_GIVEN DATA_
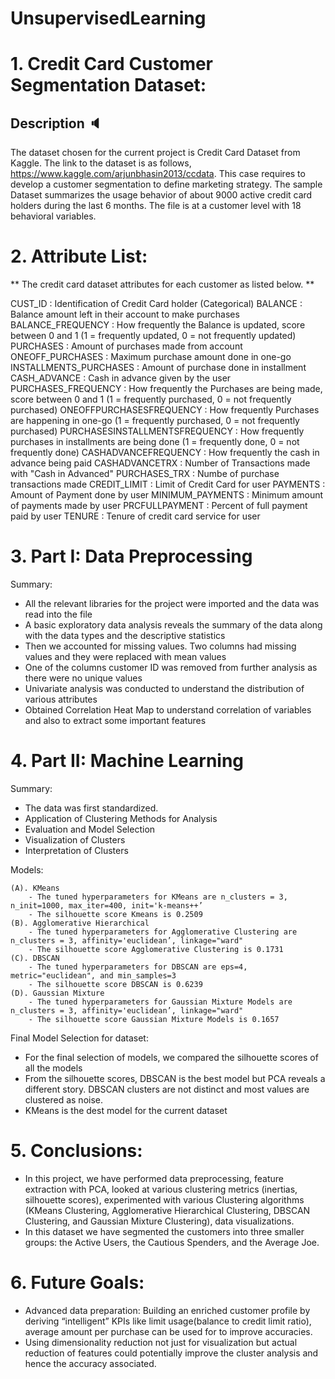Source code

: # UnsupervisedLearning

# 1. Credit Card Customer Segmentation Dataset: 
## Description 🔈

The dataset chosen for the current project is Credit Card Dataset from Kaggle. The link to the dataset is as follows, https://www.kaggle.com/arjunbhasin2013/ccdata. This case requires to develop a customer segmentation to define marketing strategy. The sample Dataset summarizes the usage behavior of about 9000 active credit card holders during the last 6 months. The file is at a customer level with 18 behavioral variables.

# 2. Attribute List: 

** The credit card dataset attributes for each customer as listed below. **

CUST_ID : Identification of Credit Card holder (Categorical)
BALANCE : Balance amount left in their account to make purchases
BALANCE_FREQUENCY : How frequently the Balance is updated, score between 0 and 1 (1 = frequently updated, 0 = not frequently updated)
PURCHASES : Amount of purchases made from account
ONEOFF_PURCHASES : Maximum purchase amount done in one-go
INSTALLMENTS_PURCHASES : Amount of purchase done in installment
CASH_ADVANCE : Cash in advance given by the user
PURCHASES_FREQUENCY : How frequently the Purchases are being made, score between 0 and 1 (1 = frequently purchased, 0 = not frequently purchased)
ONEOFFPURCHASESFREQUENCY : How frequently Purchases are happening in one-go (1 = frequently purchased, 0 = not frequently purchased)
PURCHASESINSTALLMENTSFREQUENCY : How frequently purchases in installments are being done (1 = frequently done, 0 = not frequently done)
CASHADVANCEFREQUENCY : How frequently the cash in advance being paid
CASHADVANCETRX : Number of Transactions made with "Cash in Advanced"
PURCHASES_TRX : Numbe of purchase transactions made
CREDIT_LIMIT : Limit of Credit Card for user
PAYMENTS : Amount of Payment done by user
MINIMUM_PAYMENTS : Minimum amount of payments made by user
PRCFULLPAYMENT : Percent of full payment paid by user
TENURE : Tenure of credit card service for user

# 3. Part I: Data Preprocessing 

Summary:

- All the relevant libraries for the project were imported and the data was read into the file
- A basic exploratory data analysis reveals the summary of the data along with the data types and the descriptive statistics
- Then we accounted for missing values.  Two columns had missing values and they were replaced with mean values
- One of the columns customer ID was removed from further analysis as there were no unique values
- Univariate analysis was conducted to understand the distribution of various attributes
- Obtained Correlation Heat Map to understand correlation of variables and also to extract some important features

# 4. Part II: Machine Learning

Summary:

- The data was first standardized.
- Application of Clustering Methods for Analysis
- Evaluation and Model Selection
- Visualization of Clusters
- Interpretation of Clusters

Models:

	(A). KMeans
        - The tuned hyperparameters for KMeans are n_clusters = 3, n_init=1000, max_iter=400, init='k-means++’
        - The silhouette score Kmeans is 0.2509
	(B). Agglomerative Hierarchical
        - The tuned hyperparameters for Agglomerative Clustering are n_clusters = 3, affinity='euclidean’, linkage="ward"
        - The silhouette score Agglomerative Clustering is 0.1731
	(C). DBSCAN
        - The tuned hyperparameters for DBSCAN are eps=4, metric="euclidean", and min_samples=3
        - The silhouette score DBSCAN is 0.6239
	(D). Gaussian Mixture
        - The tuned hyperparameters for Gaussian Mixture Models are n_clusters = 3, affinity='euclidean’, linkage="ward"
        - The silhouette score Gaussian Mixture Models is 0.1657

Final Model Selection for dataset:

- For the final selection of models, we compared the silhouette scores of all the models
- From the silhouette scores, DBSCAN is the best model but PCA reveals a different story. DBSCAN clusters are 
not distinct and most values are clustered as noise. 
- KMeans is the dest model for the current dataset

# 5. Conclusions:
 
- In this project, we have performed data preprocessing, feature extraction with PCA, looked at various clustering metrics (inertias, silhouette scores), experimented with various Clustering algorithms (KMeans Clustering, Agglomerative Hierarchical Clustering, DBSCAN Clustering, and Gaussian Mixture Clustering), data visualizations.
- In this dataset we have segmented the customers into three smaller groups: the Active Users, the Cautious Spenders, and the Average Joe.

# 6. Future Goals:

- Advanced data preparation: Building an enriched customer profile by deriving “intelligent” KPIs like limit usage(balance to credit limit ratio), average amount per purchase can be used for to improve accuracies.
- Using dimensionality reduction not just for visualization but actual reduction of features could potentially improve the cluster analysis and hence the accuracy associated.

_REQUEST_
Copy out precisely the lines from the line with "(B). Agglomerative Hierarchical" to the line with "(C). DBSCAN" in the material above, including those two lines and omitting all the rest.

_TASK ANSWER_
	(B). Agglomerative Hierarchical
        - The tuned hyperparameters for Agglomerative Clustering are n_clusters = 3, affinity='euclidean’, linkage="ward"
        - The silhouette score Agglomerative Clustering is 0.1731
	(C). DBSCAN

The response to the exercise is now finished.